Scott rubbed his eyes under the glasses. "One human rights official killed by a mail bomb, two RCMP officers killed, one member of Parliament killed, and one Senator kidnapped."
"Who?" Joel demanded.
"Canadian Front for Humanity, apparently. They gave a statement to the media claiming responsibility."
"No, who was kidnapped?"
Scott shook his head. "Name hasn't been released yet. They're informing the next of kin."
"Jesus God," Joel whispered, scanning the article. "Two Mounties, Jesus, right on the Hill."
He rustled the pages, spreading them out over the bed. Charles almost wanted to put a comforting hand on Joel's shoulder, but they had never had a touching relationship. Neither of them was the type.

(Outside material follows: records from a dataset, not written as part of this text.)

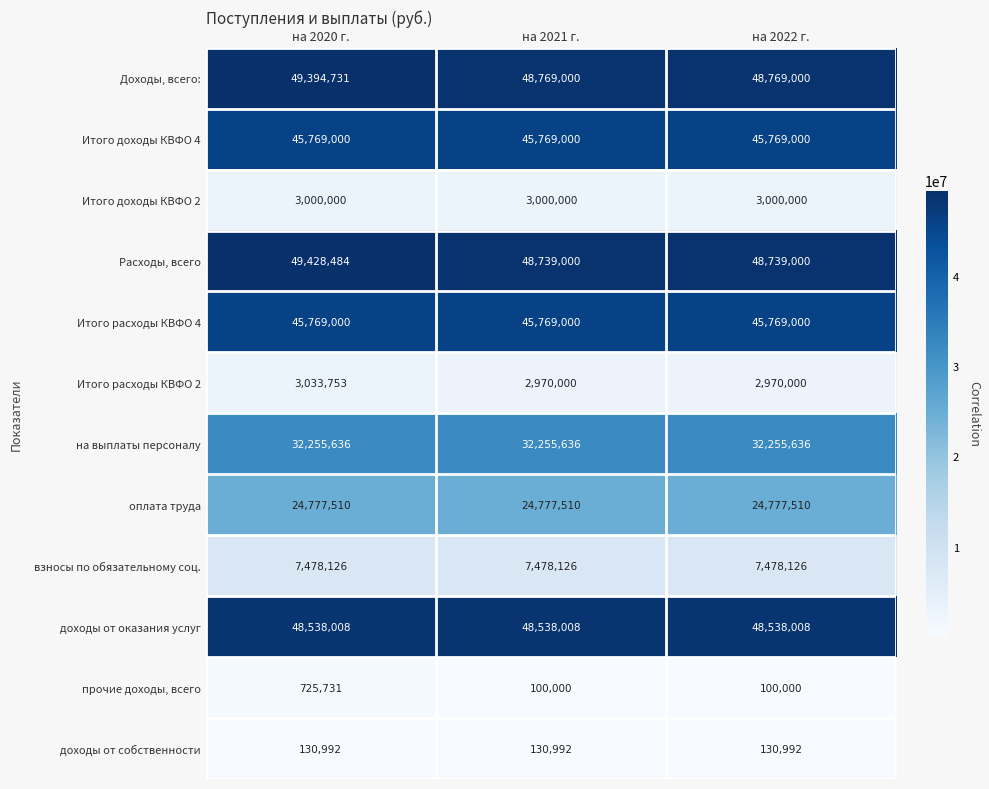

Is it true that Итого расходы КВФО 4 equals 45769000 at на 2020 г.?

True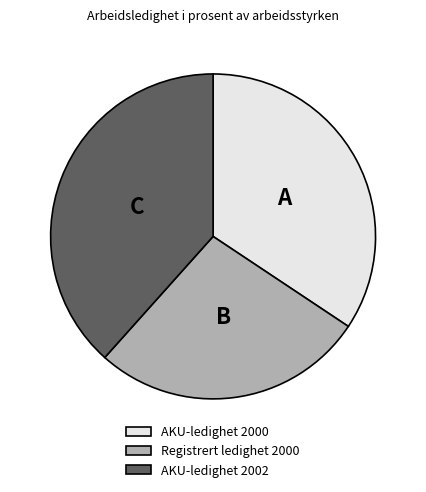

What is the ratio of the value at AKU-ledighet 2002 to the value at AKU-ledighet 2000?

1.1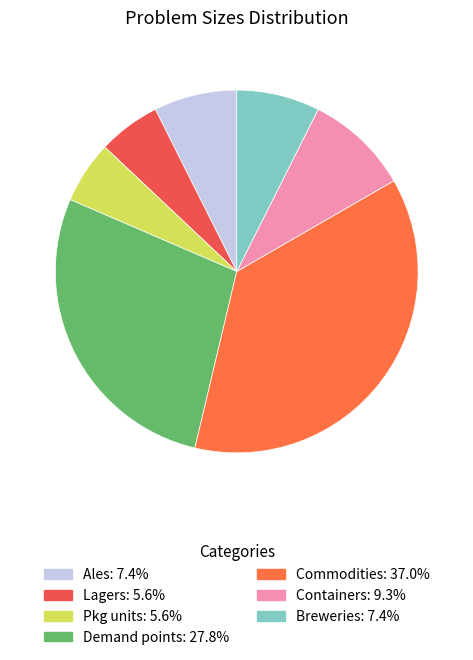

How many slices are in this pie chart?

7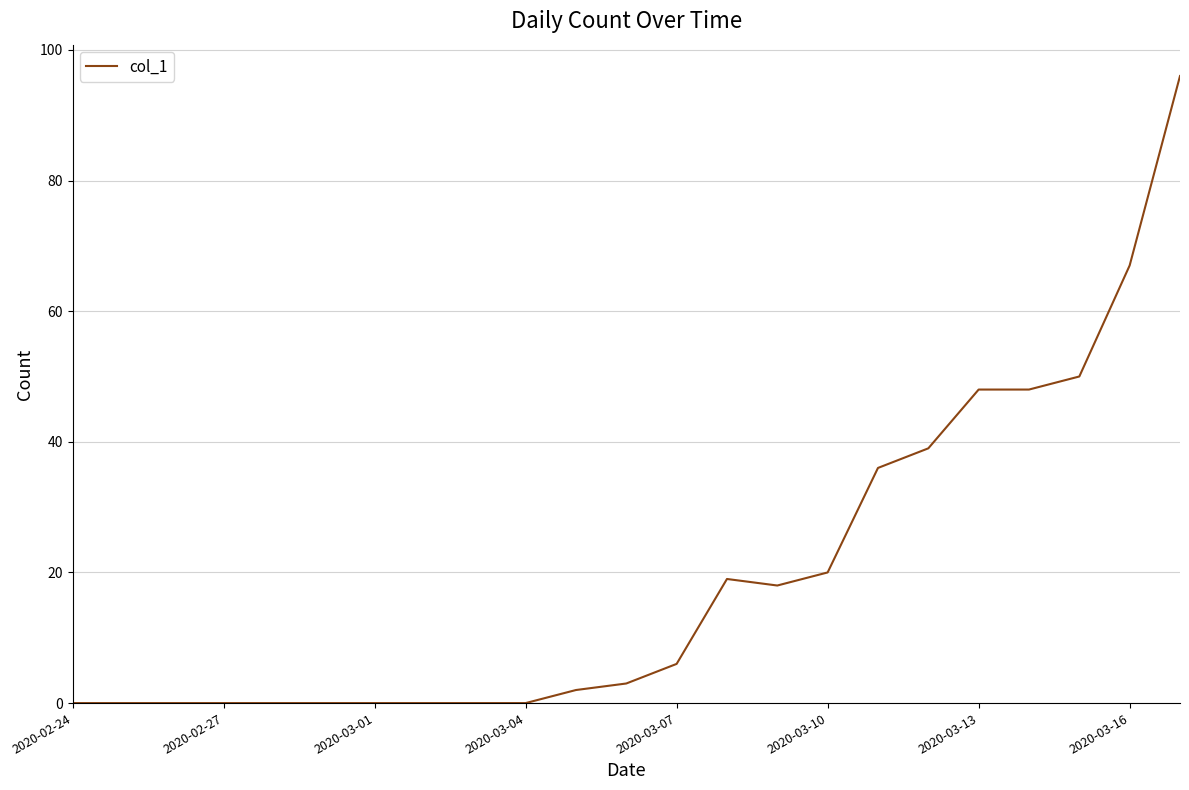

What is the difference between the maximum and minimum values?

96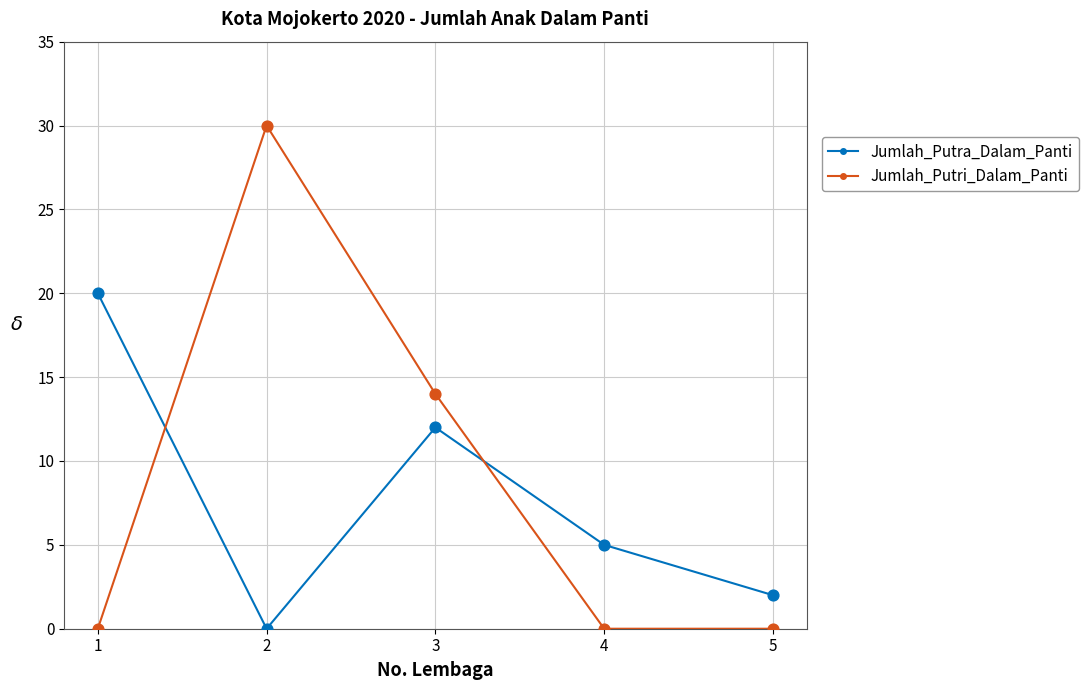

What is the total value across all series at 3?

26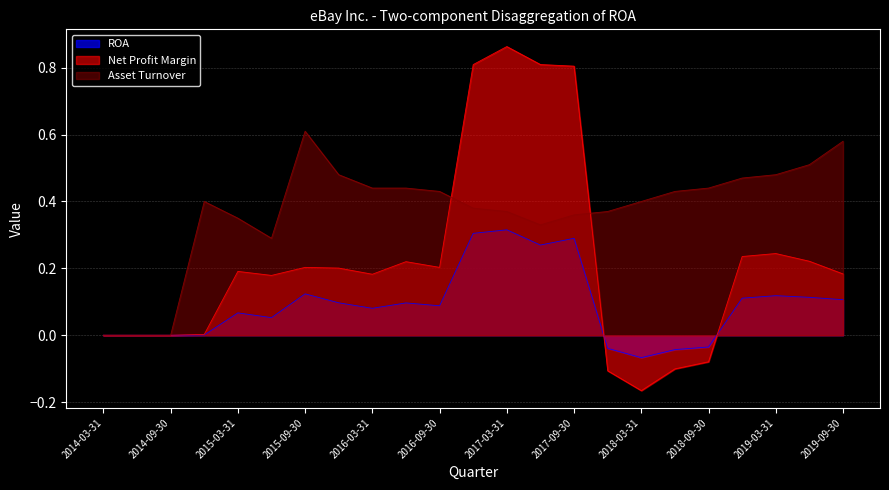

What is the lowest value of the Net Profit Margin series?

-0.2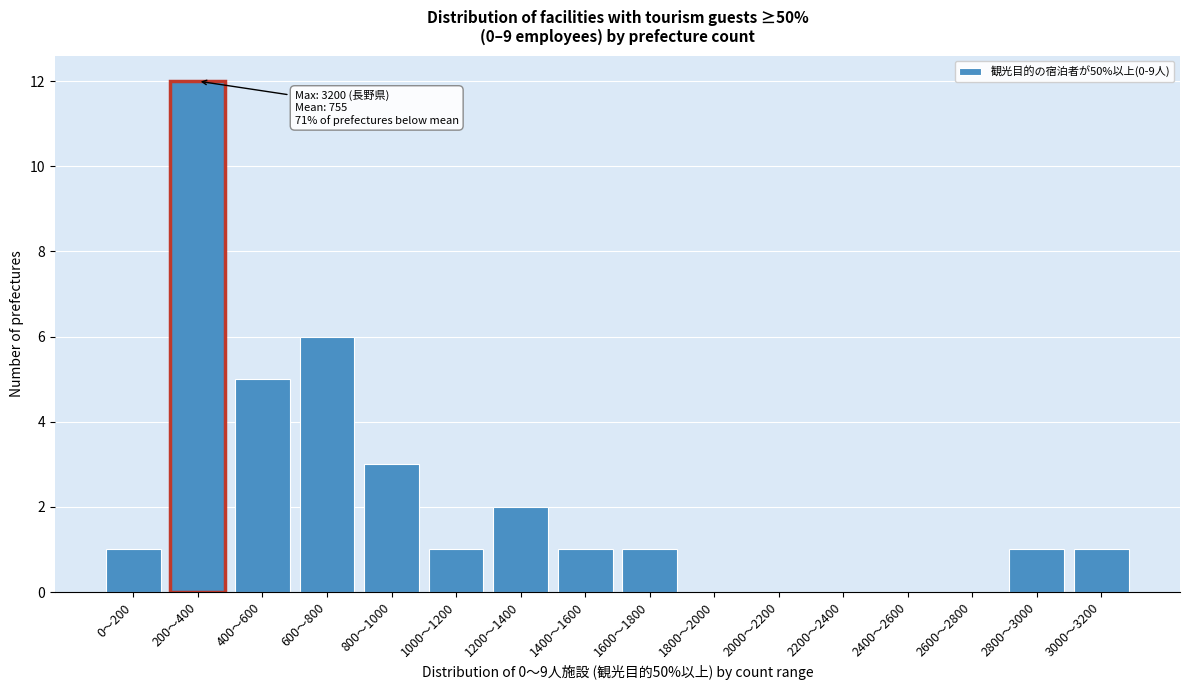

Reading left to right, what are all the values shown in this chart?

0〜200=1	200〜400=12	400〜600=5	600〜800=6	800〜1000=3	1000〜1200=1	1200〜1400=2	1400〜1600=1	1600〜1800=1	1800〜2000=0	2000〜2200=0	2200〜2400=0	2400〜2600=0	2600〜2800=0	2800〜3000=1	3000〜3200=1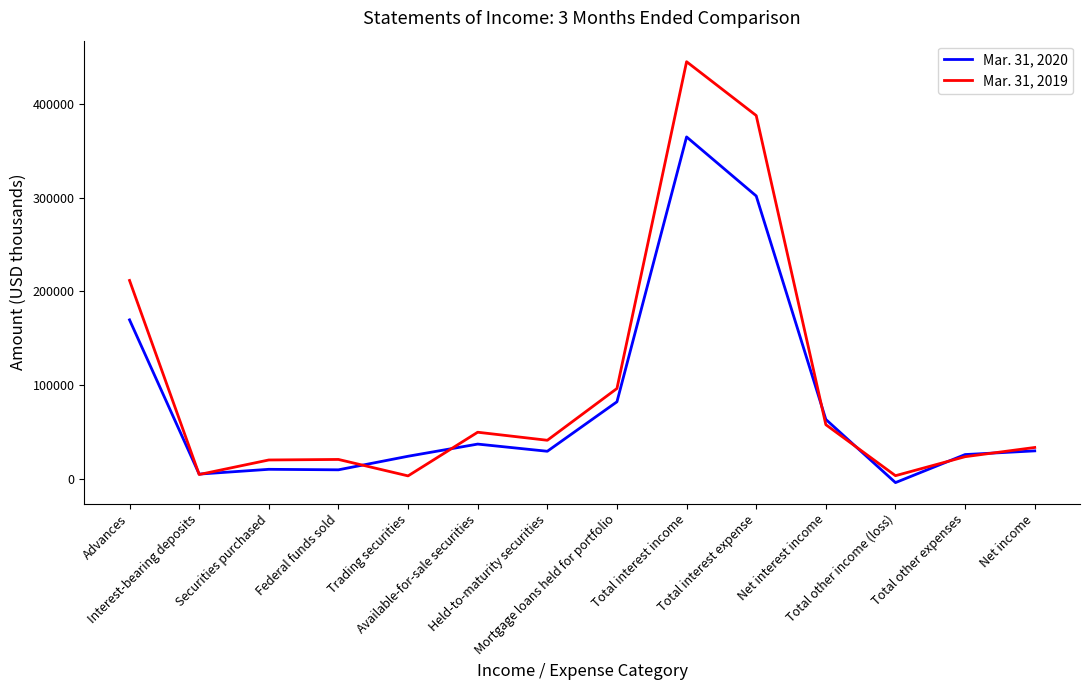

List the series in order of their peak value, highest first.

Mar. 31, 2019, Mar. 31, 2020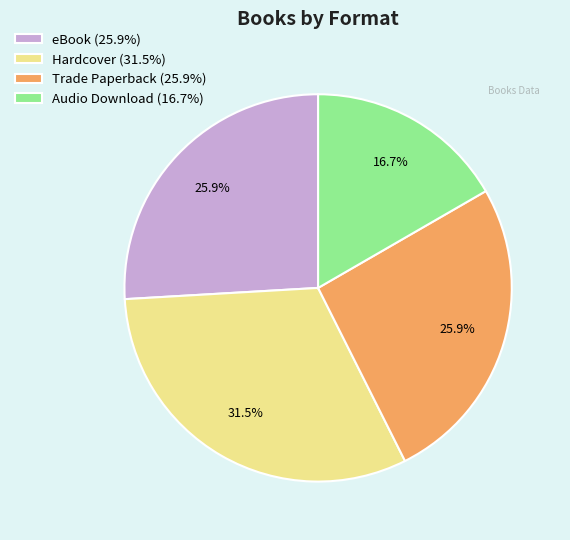

Which slice is the smallest?

Audio Download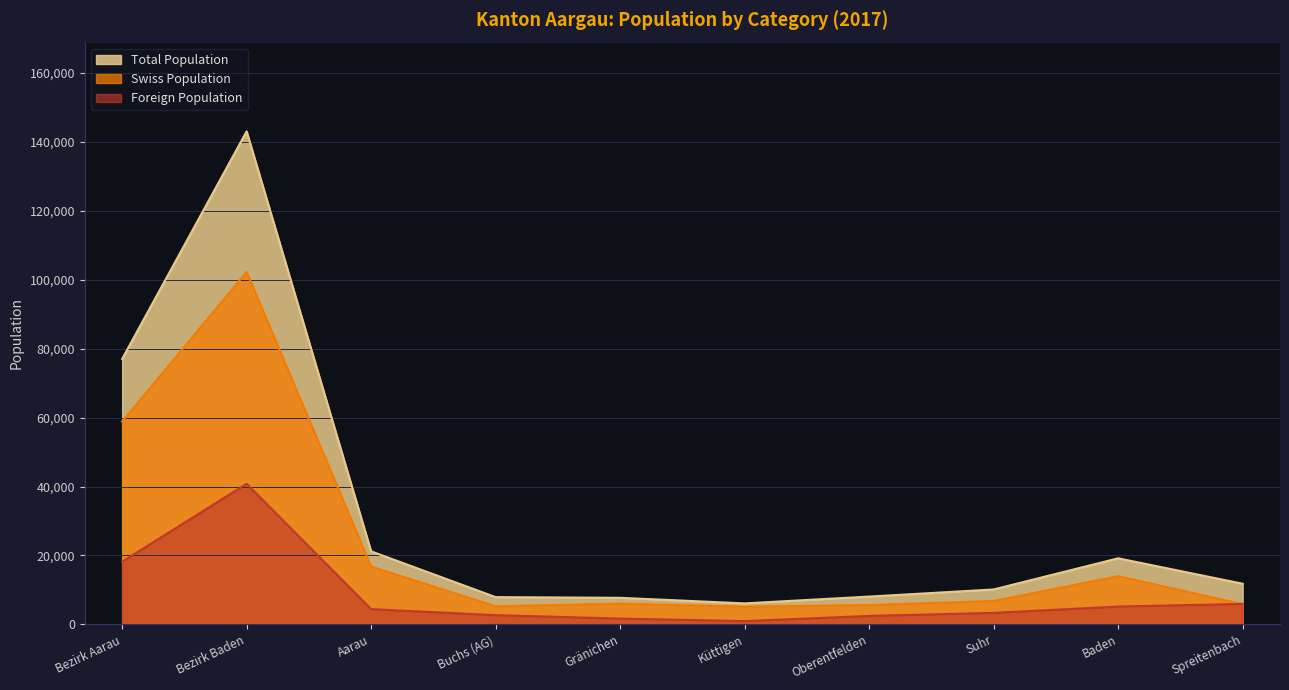

True or false: Swiss Population has more than 0 interior local peaks.

True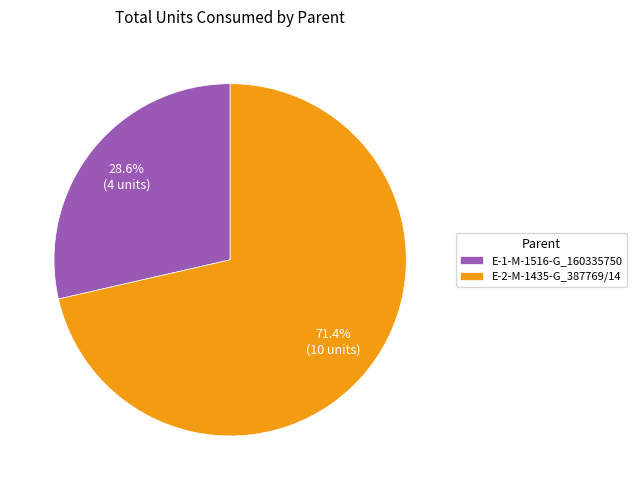

To the nearest percent, what is the average slice percentage?

50%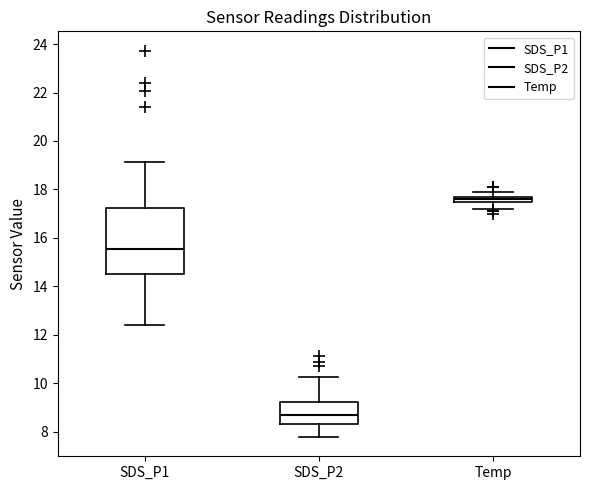

Comparing the boxes themselves (not the whiskers), which one is the tallest?

SDS_P1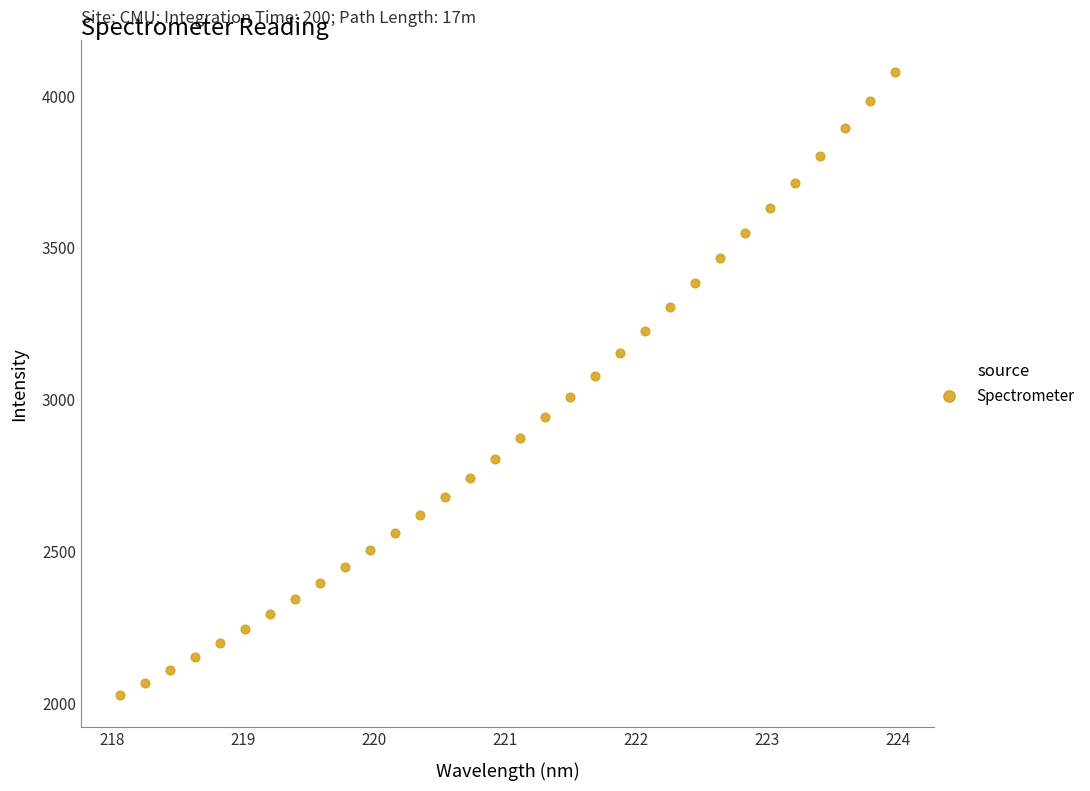

What is the range of Y values (max minus min)?

2054.9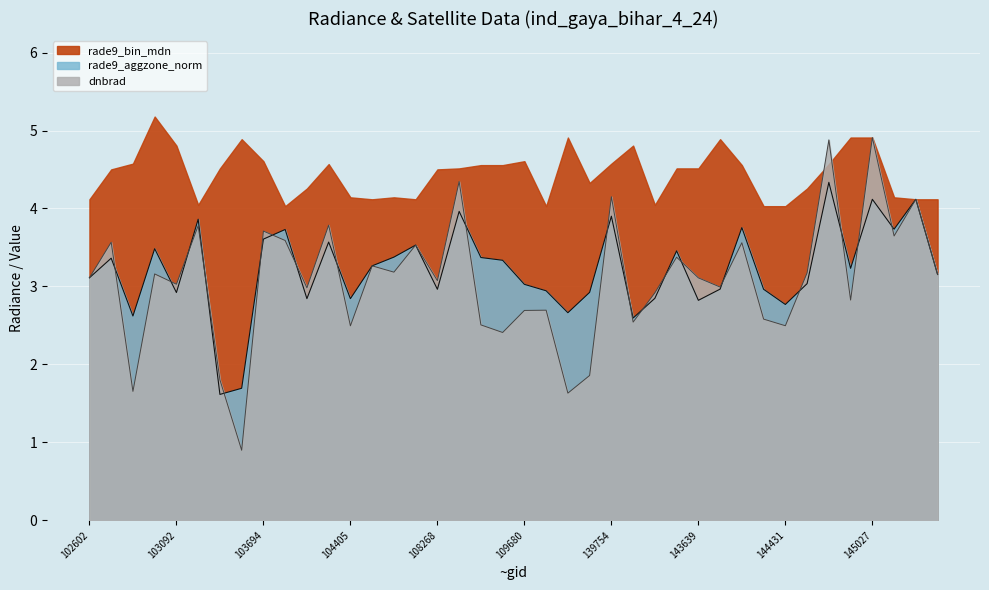

What is the total value across all series at 140154?

5.1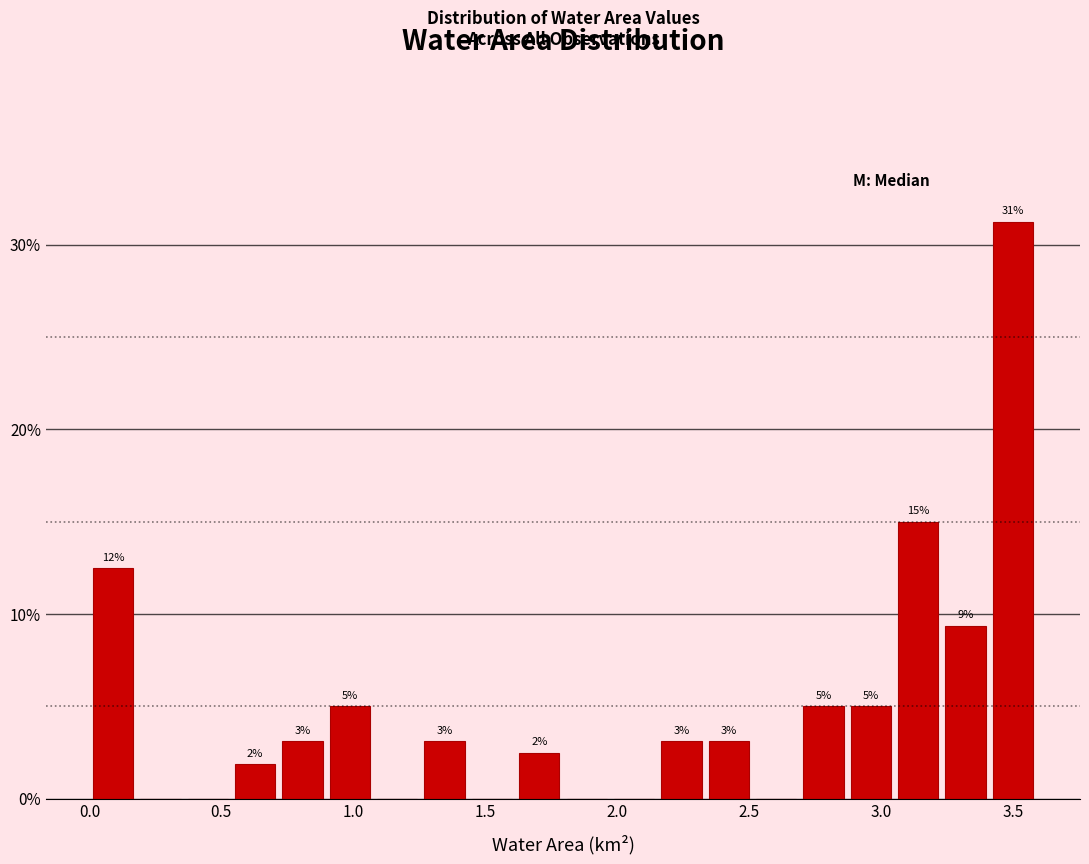

Around what value on the x-axis is the tallest bar? Give the approximate position of its centre, as read against the axis.

3.50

Joel was so agitated that he began to flicker at the edges, and reading the statement released by the CFH, he made a sound somewhere between a cough and a sob. "Jesus," he said again. "They killed Marin Leavitt, my God."
"Did you know him?" said Scott.
"My dad's friend. Why the fuck would they do that to him? CHRC never does anything. Jesus."
Charles handed him the cup of ginger ale. "Rest your voice, Joel. I'm very sorry."
Joel took the cup but didn't drink. His voice was raw and cracking. "Why release his name and not the Senator's? Fucking Star."
Then, to Charles's surprise, Scott leaned over and pulled Joel into a tight embrace. It was awkward, all elbows and fists, but Scott held on and when they broke apart, Joel was red-eyed and Scott had a faint sheen of snot on his shoulder.
The black and white picture on the inner pages was almost a twin to the fine shot of the Parliament buildings that Charles had seen in Joel's heavy book of photography, the one labelled with a quote from a poem: "The far-off city, towered and roofed in blue / The bell-tongued city with its glorious towers."

Quotes and Notes: The book on Joel's desk is Roloff Beny's classic book of Canadian photography, To Everything There Is a Season: Roloff Beny in Canada. You can see the picture of the Bishop of Laval here.
Beny quotes two Archibald Lampman sonnets ("The City" and "Winter Uplands") to form the quote at the end of this chapter. Lampman was another Confederation poet, like Sir Charles God Damn Roberts, who lived in Ottawa for a number of years.